This recipe uses Medella Coconut Vinegar as part of the marinade. 🥥 It contains natural prebiotics, and does not give out a very sharp taste like other types of vinegar. Recipe down below:
What you'll need:
For the marinade
- Medella Coconut Vinegar, 1/2 cup
- Medella Coconut Cooking Oil, 1 tbsp
- Medella Organic Coconut Sugar, 1-1.5 tsp
- Garlic, chopped, 2 tbsp
- Himalayan Salt, to taste
For everything else:
- Red Rice, cooked separately with chicken broth.
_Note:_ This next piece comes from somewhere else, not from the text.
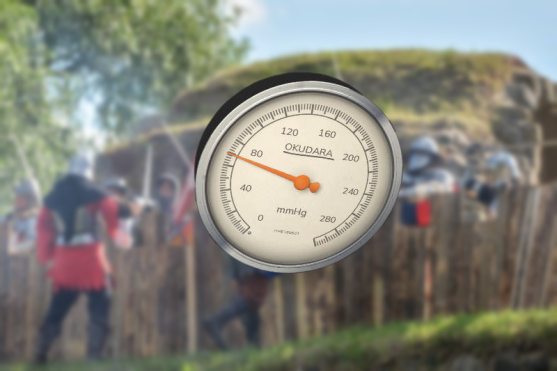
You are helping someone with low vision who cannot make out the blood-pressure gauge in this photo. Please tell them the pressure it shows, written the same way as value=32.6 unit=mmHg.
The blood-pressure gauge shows value=70 unit=mmHg
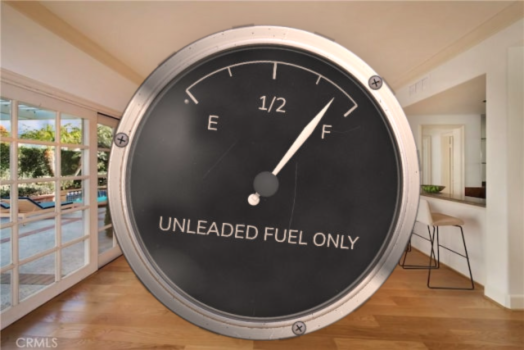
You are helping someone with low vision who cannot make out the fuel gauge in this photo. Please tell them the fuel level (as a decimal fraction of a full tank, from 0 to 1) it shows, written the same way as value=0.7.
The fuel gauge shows value=0.875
- Organic, antibiotic-free Chicken Breasts, 4 pcs
- Ground Rosemary, to taste
- Ground Oregano, to taste
- Ground Parsley, to taste
- Pepper, to taste
- Medella Coconut Cooking Oil, 1-2 tbsp to sear chicken
Fresh Parsley leaves for garnish
What you'll need to do:
- Prepare the marinade in a large shallow bowl.
- Pierce chicken breasts with a fork all over, and marinate for at least 30 minutes in the fridge, covered.
- Pre-heat your cast iron skillet for 5 minutes, then drizzle oil, just enough to cover the base of skillet.
- Meanwhile, pre-heat oven at 180°C.
- Arrange chicken pieces on the skillet, cook for about 8 mins on one side, then another, sprinkling the seasoning on both sides.
- Flip chicken breasts and turn off the heat.
- Baste chicken with the liquid on the base of the pan. Then carefully (remember your mittens), transfer the skillet into the oven.
- Bake for 15 mins at 170°C in fan mode.
- Check if it is cooked through, bake a little longer if needed.
- Garnish with freshly-cut parsley leaves, serve with red rice.